---------- Document passage ----------

Nigeria does not have a history of expropriating private investors’ assets, but it is possible that our ratings in this respect may deteriorate as we begin to seek to change oil sector contracts, cancel concluded privatisation transactions, cancel 2.3GHz spectrum auctions validly carried out by the NCC etc. The financial sectors’ increased capacity meant that it was reasonably easy for large businesses to access credit. Even then small and medium enterprises still have difficulty securing credit and the banks have recently become tighter with loans in the wake of the margin loan crisis. The rating of 90th in enforcing contracts is perhaps generous considering the length of time commercial litigation consumes but the ratings with starting and closing a business reflect the improved services at the Corporate Affairs Commission and Nigerian Investment Promotion Commission.
The areas in which we did very poorly will not surprise anyone-paying taxes (120), cross-border trade (144), construction permits (151) and registering property (176). The problem of multiplicity of taxes, rates and charges by federal, state and municipal authorities and arbitrary imposition of new charges at every whim is a major problem for businesses. The rating for cross-border trade reflects the continuing problems with the ports, customs, foreign currency procurement and borders and the severe logistics constraints that Nigerian businesses have to contend with. The last two poor ratings are also consistent with expectations. It is easier (and cheaper) for a camel to pass through the eye of a needle than for a business to register interest in land and obtain construction approvals from town planning authorities. In terms of registering landed property, there are only five countries in the world worse than Nigeria!

----------

Task set →
1. Using the passage on Nigeria's business ratings, decide whether each statement agrees with it: (a) Nigeria has a history of expropriating private investors' assets. (b) Small and medium enterprises still have difficulty securing credit. (c) Nigeria ranked 151st for registering property. For each, answer yes or no and quote the words of the passage that settle it.
2. Retype the passage on Nigeria's business ratings word for word, from "Nigeria does not" up to and including "Investment Promotion Commission.".

---------- Provided records ----------

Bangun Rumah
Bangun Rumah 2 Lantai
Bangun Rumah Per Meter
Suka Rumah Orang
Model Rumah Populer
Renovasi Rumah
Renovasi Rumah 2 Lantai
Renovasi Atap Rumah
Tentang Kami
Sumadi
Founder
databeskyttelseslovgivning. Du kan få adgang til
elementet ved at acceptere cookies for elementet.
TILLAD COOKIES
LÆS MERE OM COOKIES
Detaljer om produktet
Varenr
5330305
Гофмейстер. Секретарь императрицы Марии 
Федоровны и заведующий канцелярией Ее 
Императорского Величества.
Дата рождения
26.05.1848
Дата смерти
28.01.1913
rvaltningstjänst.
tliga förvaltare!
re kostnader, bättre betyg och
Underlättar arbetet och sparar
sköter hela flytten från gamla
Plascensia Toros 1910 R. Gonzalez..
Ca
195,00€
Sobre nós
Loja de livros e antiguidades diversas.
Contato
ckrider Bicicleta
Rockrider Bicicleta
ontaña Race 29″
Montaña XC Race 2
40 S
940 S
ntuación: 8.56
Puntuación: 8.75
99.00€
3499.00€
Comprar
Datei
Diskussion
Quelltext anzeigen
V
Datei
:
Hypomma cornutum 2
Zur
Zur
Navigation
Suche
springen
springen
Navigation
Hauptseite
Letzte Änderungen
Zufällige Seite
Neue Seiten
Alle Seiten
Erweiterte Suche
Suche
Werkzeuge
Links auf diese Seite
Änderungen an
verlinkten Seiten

----------
---------- Provided records ----------

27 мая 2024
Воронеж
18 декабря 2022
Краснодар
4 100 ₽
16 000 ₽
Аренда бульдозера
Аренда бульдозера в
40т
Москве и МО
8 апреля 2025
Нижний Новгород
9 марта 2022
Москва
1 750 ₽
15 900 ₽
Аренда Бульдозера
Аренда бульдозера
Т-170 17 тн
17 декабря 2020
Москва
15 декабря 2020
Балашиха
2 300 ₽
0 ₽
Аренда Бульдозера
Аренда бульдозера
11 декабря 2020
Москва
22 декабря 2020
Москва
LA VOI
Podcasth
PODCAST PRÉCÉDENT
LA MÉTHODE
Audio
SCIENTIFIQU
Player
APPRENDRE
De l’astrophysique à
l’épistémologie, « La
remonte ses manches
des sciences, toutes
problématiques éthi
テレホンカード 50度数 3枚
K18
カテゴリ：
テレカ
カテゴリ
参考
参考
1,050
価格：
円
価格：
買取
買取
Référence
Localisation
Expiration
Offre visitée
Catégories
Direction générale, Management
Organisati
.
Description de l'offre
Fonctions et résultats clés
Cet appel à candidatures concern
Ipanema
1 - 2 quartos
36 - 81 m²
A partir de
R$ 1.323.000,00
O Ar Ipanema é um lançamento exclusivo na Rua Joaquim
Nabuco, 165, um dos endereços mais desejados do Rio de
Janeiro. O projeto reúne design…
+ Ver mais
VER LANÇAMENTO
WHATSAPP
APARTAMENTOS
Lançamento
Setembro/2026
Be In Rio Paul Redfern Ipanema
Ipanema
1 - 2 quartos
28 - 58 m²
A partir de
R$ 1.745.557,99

----------

List of answers →
1.
(a) No: "Nigeria does not have a history of expropriating private investors’ assets"
(b) Yes: "small and medium enterprises still have difficulty securing credit"
(c) No: "registering property (176)"

2.
Nigeria does not have a history of expropriating private investors’ assets, but it is possible that our ratings in this respect may deteriorate as we begin to seek to change oil sector contracts, cancel concluded privatisation transactions, cancel 2.3GHz spectrum auctions validly carried out by the NCC etc. The financial sectors’ increased capacity meant that it was reasonably easy for large businesses to access credit. Even then small and medium enterprises still have difficulty securing credit and the banks have recently become tighter with loans in the wake of the margin loan crisis. The rating of 90th in enforcing contracts is perhaps generous considering the length of time commercial litigation consumes but the ratings with starting and closing a business reflect the improved services at the Corporate Affairs Commission and Nigerian Investment Promotion Commission.